CD★★★★☆
‘Carnage’ van Nick Cave & Warren Ellis is een vat vol smeerlapperij, irritatie, frustratie en verontwaardiging
Eén van de manieren waarop artiesten hun kunst bestaansrecht proberen te geven, is drama. Zonder slechterik geen spannend verhaal, zonder doem geen suspense, zonder duister geen licht. ‘Carnage’ is, vrij en strikt vertaald: ‘bloedbad’. Nick Cave heeft nooit bloed geschuwd, en evenmin dood, verderf en geweld, lang vóór de dood zijn grijpgrage klauwen naar zijn eigen gezin uitstrekte. Voor ‘Murder Ballads’ moet je niet bij K3 zijn.
Dat Cave ooit één van zijn talrijke platen ‘Carnage’ zou noemen, komt dus niet als een verrassing. Maar het is geen vrijblijvende titel, geen gimmick. Geen hoesfoto, enkel grote, rauwe letters in doodzwart en bloedrood. Dat deze plaat zo snel na de vorige komt, en die daarvoor en die dáárvoor – vier projecten in amper vijf jaar tijd – typeert de workaholic: de rusteloze voormalige junkie die koortsachtig, bijna dwangmatig werkt om niet in ledigheid te verglijden, want op het kussen van de duivel ligt de spuit klaar. En hard werken is ook goed om verdriet te begraven. Nicks arbeidsethos en lopendebandwerk op hoog niveau is niet alleen aan de coronalockdowns te danken.
Wat Cave zingt en hoe hij het zingt, suggereert dat alle smeerlapperij, irritatie, frustratie en, niet het minst, verontwaardiging van de voorbije jaren in de mixer van ‘Carnage’ zijn beland. De metaforen vliegen je om de oren: koninkrijken in de lucht, rivieren en mythische figuren (‘I am a Botticelli with a penis’). Ook God is wederom in the house – die vrouw kan onderhand aanspraak maken op auteursrechten. Vaak is de tekst gedrenkt in melancholie (‘I always seem to be saying goodbye’, ‘I am travelling appallingly alone’) en in meer dan één song neemt hij afscheid van iets of iemand, of allebei. Maar hij eindigt op een positieve, hoopvolle noot: ‘This morning is amazing and so are you’. Dat Nick naar Californië is verhuisd, laat zich voor het eerst aflezen uit verwijzingen naar Amerikaanse highways, weidse horizonten, muziek en literatuur, van Flannery O’Connor tot Jimmy Webb. De muziek klinkt alsof ‘No More Shall We Part’, ‘Grinderman’ en ‘Ghosteen’ een kindje hebben gemaakt. De songs zijn nu eens meditatief, sfeervol en hypnotisch (‘Albuquerque’), dan weer opgefokt en fel (‘White Elephant’).

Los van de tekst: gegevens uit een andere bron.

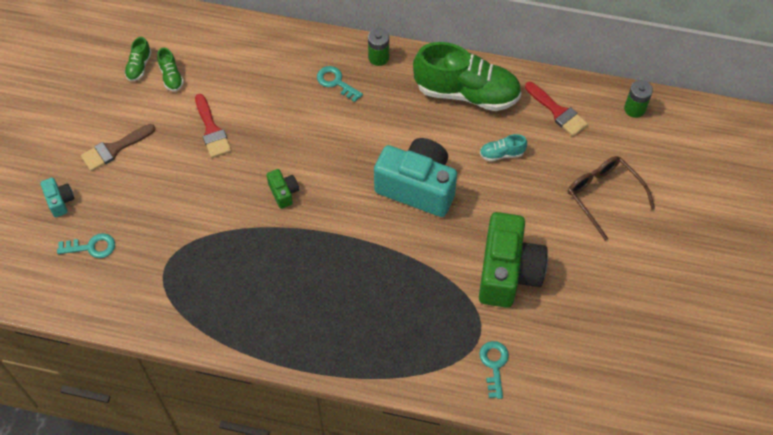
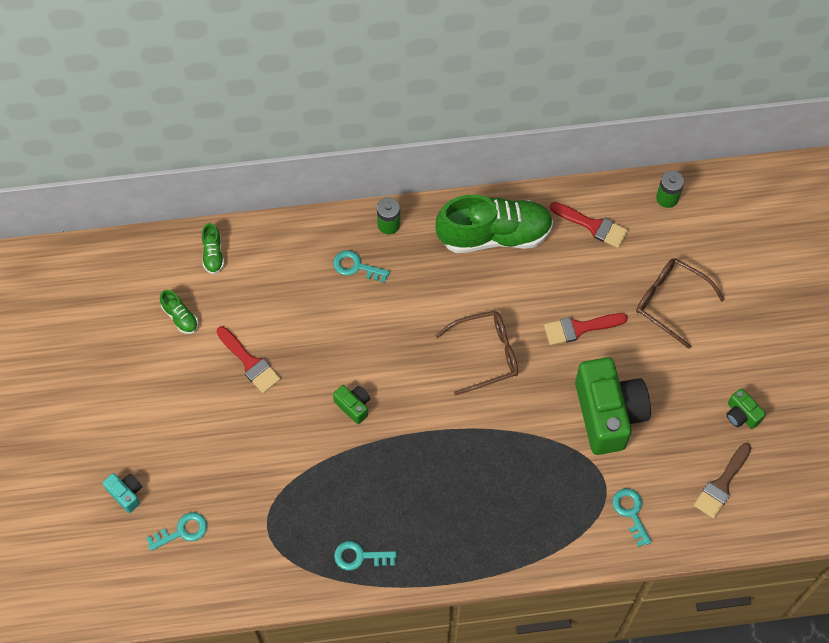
camera: 20 degrees left, 5 degrees up
brown brush [81,124,156,171] -> brown brush moved to [694,443,751,519]
green shoe [124,37,152,81] -> green shoe moved to [202,223,224,274]
turquoise camera [374,138,457,217] -> brown glasses [435,311,518,396]
turquoise shoe [480,134,527,162] -> none
none -> turquoise key [334,541,397,570]
none -> red brush [544,313,628,345]
none -> green camera [726,388,766,429]

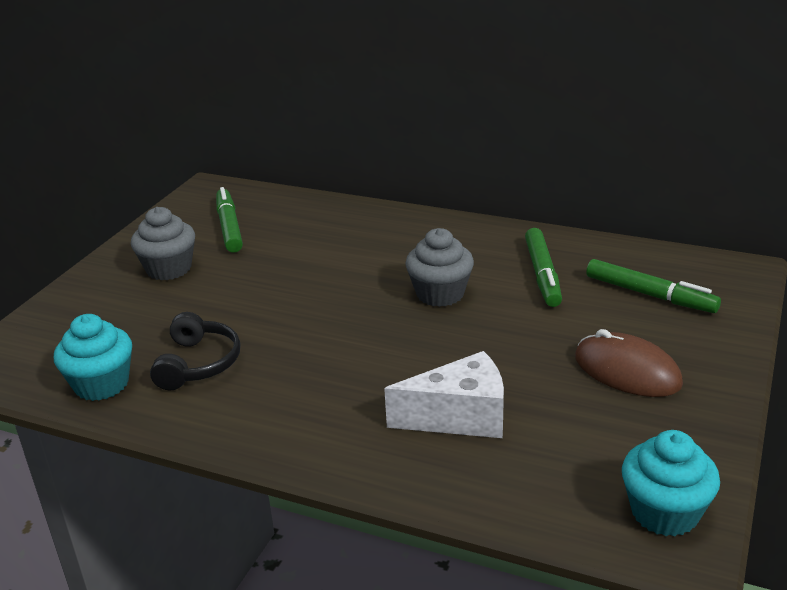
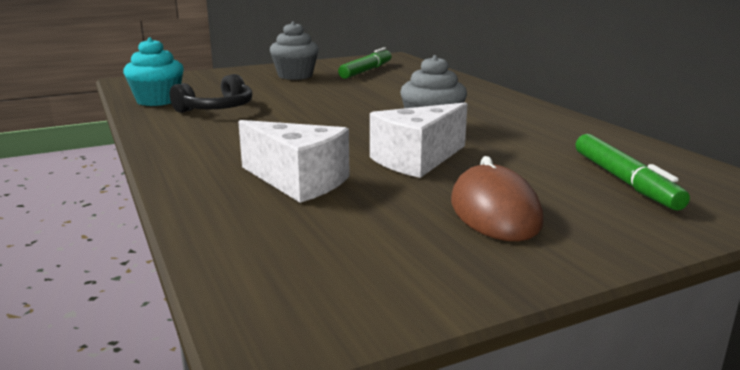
camera: 40 degrees right, 10 degrees down
green marker [525,228,562,307] -> none
turquoise cupcake [622,430,720,537] -> none
none -> white cheese [370,102,467,178]

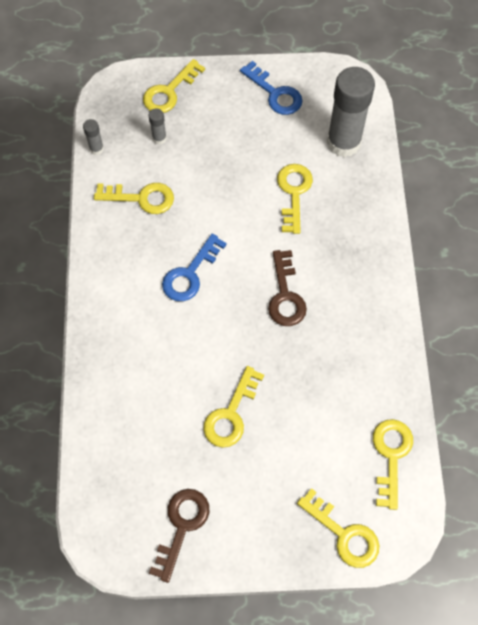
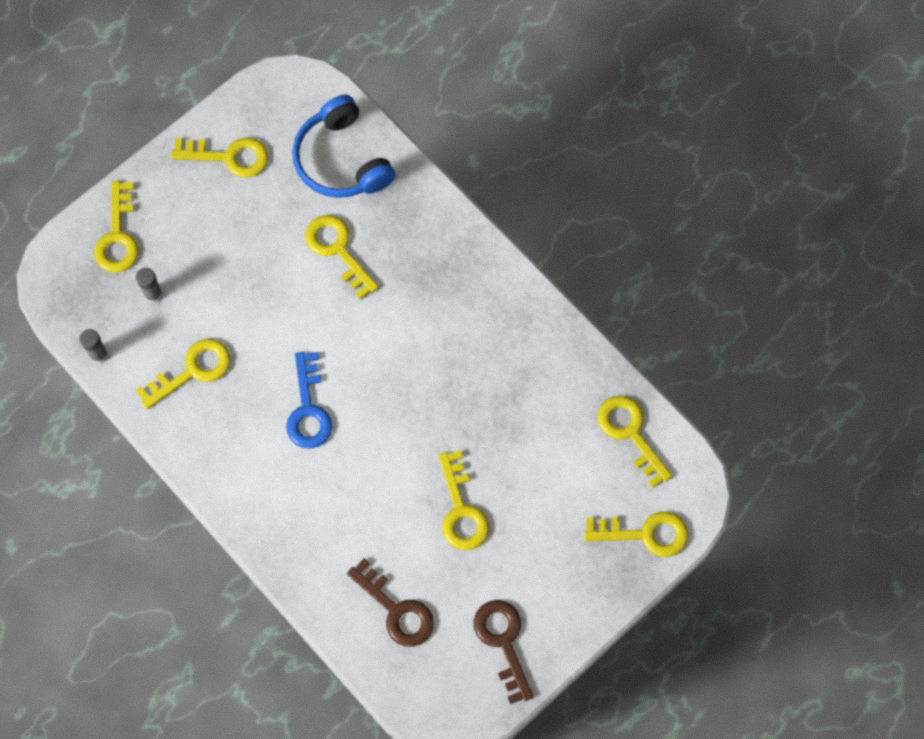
camera: 40 degrees left, 5 degrees up
blue key [240,61,302,115] -> yellow key [171,137,268,177]
brown key [268,250,307,326] -> brown key moved to [347,558,434,647]
grey glue stick [327,67,375,157] -> blue headphones [292,95,396,198]

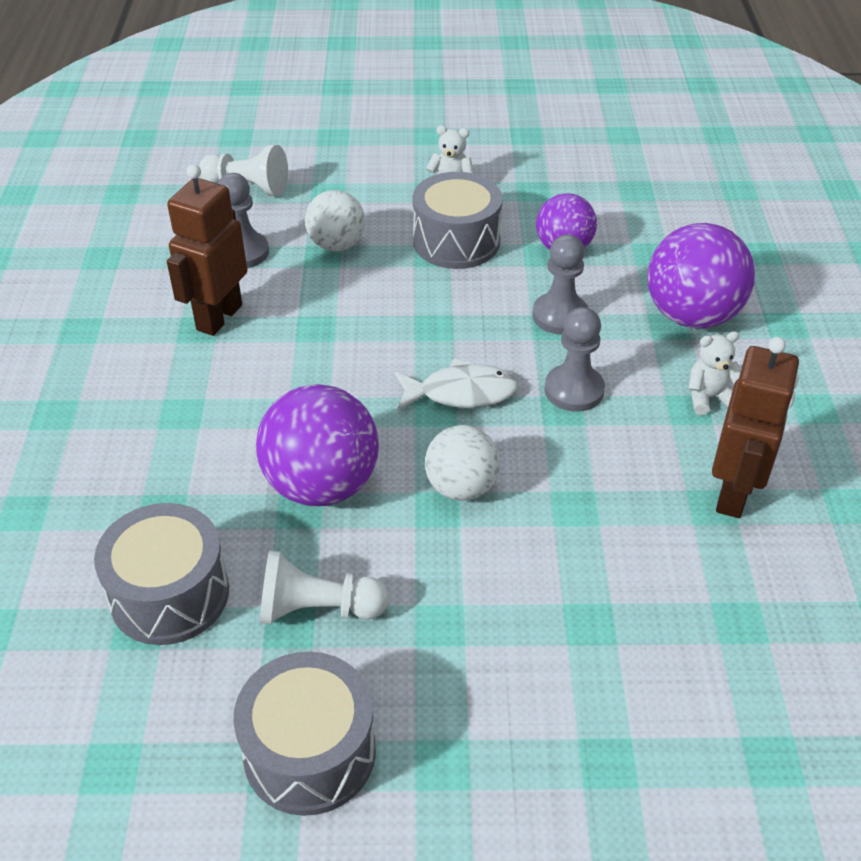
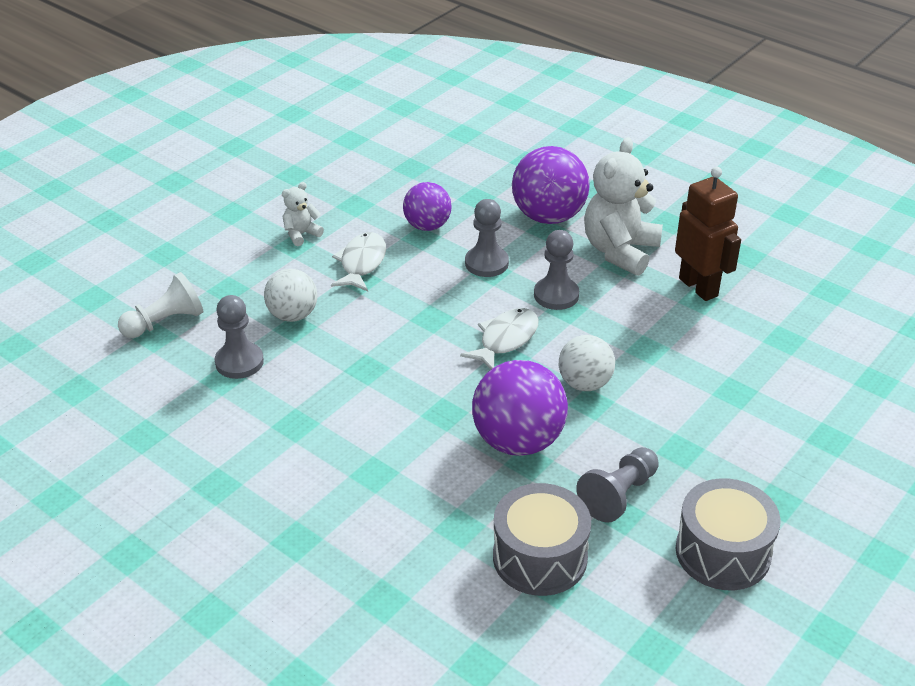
camera: 50 degrees left, 5 degrees down
brown robot [167,164,247,336] -> none
white pawn [260,550,389,624] -> grey pawn [576,447,659,523]
grey drum [413,172,503,269] -> white fish [331,232,386,291]
white teddy bear [689,331,741,415] -> white teddy bear [584,137,663,276], size x2.07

Tot slot een woord van waardering voor die andere workaholic, Nicks bloedbroeder Warren Ellis, die hier nog meer dan anders in de pap mag brokken, en wiens invloed, denk ik, vooral te horen is in de dynamiek en de klankkleur van ‘Carnage’. En in het feit dat deze plaat het product is van avontuurlijke improvisaties, zoals hun midlife crisis (hun term, niet de mijne) ‘Grinderman’, maar dan warmer en subtieler.
Elke keer dat Nick Cave alweer een nieuwe plaat lost, vrees ik: dit is de brug te ver, niemand kan die hoge productiviteit aanhouden zonder terminaal kwaliteitsverlies. Soms is ongelijk krijgen een zegen.